## Your instructions
Your task is to retype the listing word for word.

## Data for this task
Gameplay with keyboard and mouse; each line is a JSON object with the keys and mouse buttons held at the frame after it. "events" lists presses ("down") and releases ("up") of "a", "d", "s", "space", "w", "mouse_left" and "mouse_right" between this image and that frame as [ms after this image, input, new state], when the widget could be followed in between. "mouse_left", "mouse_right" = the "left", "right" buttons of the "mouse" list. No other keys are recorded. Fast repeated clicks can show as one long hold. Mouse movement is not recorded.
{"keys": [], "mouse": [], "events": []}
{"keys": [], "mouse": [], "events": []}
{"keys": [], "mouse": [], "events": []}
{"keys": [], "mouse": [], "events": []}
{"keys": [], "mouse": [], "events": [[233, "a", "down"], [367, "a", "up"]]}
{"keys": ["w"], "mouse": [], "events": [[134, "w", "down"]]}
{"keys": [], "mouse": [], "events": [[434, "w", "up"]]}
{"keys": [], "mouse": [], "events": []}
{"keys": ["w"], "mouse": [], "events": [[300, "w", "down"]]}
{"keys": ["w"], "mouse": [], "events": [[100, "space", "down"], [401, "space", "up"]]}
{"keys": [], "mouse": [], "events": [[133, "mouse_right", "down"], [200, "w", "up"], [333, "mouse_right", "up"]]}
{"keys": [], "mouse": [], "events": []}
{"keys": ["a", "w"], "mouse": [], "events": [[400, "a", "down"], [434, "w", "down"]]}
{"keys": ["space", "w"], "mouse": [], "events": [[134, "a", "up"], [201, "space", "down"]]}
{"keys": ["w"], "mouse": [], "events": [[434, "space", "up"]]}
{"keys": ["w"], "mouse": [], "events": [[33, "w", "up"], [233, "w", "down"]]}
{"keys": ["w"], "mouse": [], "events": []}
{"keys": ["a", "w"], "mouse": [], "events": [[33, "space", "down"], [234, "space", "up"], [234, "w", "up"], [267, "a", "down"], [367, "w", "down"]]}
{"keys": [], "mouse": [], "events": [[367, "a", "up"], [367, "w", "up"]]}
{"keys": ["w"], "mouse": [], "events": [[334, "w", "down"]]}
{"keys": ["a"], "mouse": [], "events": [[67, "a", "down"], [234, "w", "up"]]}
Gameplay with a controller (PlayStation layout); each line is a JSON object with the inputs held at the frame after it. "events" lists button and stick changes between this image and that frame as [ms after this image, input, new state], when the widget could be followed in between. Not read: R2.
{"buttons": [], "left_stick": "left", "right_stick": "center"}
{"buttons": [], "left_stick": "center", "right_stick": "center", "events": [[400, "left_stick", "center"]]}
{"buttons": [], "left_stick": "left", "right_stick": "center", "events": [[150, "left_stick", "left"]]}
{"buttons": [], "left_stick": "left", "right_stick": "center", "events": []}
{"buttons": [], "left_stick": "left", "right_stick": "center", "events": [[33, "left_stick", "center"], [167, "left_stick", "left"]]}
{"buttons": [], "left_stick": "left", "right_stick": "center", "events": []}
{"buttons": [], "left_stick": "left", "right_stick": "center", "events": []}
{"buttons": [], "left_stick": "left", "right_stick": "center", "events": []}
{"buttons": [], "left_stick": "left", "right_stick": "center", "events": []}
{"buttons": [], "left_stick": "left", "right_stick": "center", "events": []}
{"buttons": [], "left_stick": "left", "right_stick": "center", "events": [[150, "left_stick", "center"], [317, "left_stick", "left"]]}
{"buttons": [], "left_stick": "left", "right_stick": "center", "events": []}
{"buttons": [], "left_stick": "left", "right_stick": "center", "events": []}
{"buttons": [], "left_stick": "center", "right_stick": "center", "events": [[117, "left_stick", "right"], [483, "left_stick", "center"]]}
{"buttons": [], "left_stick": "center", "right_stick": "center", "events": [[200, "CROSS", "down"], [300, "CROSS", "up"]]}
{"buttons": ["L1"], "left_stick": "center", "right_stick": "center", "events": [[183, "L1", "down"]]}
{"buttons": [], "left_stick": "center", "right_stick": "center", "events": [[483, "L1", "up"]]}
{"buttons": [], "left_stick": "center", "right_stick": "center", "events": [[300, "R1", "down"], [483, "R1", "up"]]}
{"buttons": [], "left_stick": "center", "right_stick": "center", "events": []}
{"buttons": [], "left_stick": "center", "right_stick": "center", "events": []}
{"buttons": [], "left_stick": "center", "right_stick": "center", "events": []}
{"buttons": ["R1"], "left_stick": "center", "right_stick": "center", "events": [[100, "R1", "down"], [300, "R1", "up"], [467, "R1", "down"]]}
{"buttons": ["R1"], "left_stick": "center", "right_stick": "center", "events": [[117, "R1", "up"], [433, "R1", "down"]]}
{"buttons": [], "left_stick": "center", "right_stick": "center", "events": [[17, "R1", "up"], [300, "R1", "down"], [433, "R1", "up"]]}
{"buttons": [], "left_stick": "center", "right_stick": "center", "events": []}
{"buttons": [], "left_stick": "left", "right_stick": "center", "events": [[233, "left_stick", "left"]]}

## Solution to this exercise
Gameplay with keyboard and mouse; each line is a JSON object with the keys and mouse buttons held at the frame after it. "events" lists presses ("down") and releases ("up") of "a", "d", "s", "space", "w", "mouse_left" and "mouse_right" between this image and that frame as [ms after this image, input, new state], when the widget could be followed in between. "mouse_left", "mouse_right" = the "left", "right" buttons of the "mouse" list. No other keys are recorded. Fast repeated clicks can show as one long hold. Mouse movement is not recorded.
{"keys": [], "mouse": [], "events": []}
{"keys": [], "mouse": [], "events": []}
{"keys": [], "mouse": [], "events": []}
{"keys": [], "mouse": [], "events": []}
{"keys": [], "mouse": [], "events": [[233, "a", "down"], [367, "a", "up"]]}
{"keys": ["w"], "mouse": [], "events": [[134, "w", "down"]]}
{"keys": [], "mouse": [], "events": [[434, "w", "up"]]}
{"keys": [], "mouse": [], "events": []}
{"keys": ["w"], "mouse": [], "events": [[300, "w", "down"]]}
{"keys": ["w"], "mouse": [], "events": [[100, "space", "down"], [401, "space", "up"]]}
{"keys": [], "mouse": [], "events": [[133, "mouse_right", "down"], [200, "w", "up"], [333, "mouse_right", "up"]]}
{"keys": [], "mouse": [], "events": []}
{"keys": ["a", "w"], "mouse": [], "events": [[400, "a", "down"], [434, "w", "down"]]}
{"keys": ["space", "w"], "mouse": [], "events": [[134, "a", "up"], [201, "space", "down"]]}
{"keys": ["w"], "mouse": [], "events": [[434, "space", "up"]]}
{"keys": ["w"], "mouse": [], "events": [[33, "w", "up"], [233, "w", "down"]]}
{"keys": ["w"], "mouse": [], "events": []}
{"keys": ["a", "w"], "mouse": [], "events": [[33, "space", "down"], [234, "space", "up"], [234, "w", "up"], [267, "a", "down"], [367, "w", "down"]]}
{"keys": [], "mouse": [], "events": [[367, "a", "up"], [367, "w", "up"]]}
{"keys": ["w"], "mouse": [], "events": [[334, "w", "down"]]}
{"keys": ["a"], "mouse": [], "events": [[67, "a", "down"], [234, "w", "up"]]}
Gameplay with a controller (PlayStation layout); each line is a JSON object with the inputs held at the frame after it. "events" lists button and stick changes between this image and that frame as [ms after this image, input, new state], when the widget could be followed in between. Not read: R2.
{"buttons": [], "left_stick": "left", "right_stick": "center"}
{"buttons": [], "left_stick": "center", "right_stick": "center", "events": [[400, "left_stick", "center"]]}
{"buttons": [], "left_stick": "left", "right_stick": "center", "events": [[150, "left_stick", "left"]]}
{"buttons": [], "left_stick": "left", "right_stick": "center", "events": []}
{"buttons": [], "left_stick": "left", "right_stick": "center", "events": [[33, "left_stick", "center"], [167, "left_stick", "left"]]}
{"buttons": [], "left_stick": "left", "right_stick": "center", "events": []}
{"buttons": [], "left_stick": "left", "right_stick": "center", "events": []}
{"buttons": [], "left_stick": "left", "right_stick": "center", "events": []}
{"buttons": [], "left_stick": "left", "right_stick": "center", "events": []}
{"buttons": [], "left_stick": "left", "right_stick": "center", "events": []}
{"buttons": [], "left_stick": "left", "right_stick": "center", "events": [[150, "left_stick", "center"], [317, "left_stick", "left"]]}
{"buttons": [], "left_stick": "left", "right_stick": "center", "events": []}
{"buttons": [], "left_stick": "left", "right_stick": "center", "events": []}
{"buttons": [], "left_stick": "center", "right_stick": "center", "events": [[117, "left_stick", "right"], [483, "left_stick", "center"]]}
{"buttons": [], "left_stick": "center", "right_stick": "center", "events": [[200, "CROSS", "down"], [300, "CROSS", "up"]]}
{"buttons": ["L1"], "left_stick": "center", "right_stick": "center", "events": [[183, "L1", "down"]]}
{"buttons": [], "left_stick": "center", "right_stick": "center", "events": [[483, "L1", "up"]]}
{"buttons": [], "left_stick": "center", "right_stick": "center", "events": [[300, "R1", "down"], [483, "R1", "up"]]}
{"buttons": [], "left_stick": "center", "right_stick": "center", "events": []}
{"buttons": [], "left_stick": "center", "right_stick": "center", "events": []}
{"buttons": [], "left_stick": "center", "right_stick": "center", "events": []}
{"buttons": ["R1"], "left_stick": "center", "right_stick": "center", "events": [[100, "R1", "down"], [300, "R1", "up"], [467, "R1", "down"]]}
{"buttons": ["R1"], "left_stick": "center", "right_stick": "center", "events": [[117, "R1", "up"], [433, "R1", "down"]]}
{"buttons": [], "left_stick": "center", "right_stick": "center", "events": [[17, "R1", "up"], [300, "R1", "down"], [433, "R1", "up"]]}
{"buttons": [], "left_stick": "center", "right_stick": "center", "events": []}
{"buttons": [], "left_stick": "left", "right_stick": "center", "events": [[233, "left_stick", "left"]]}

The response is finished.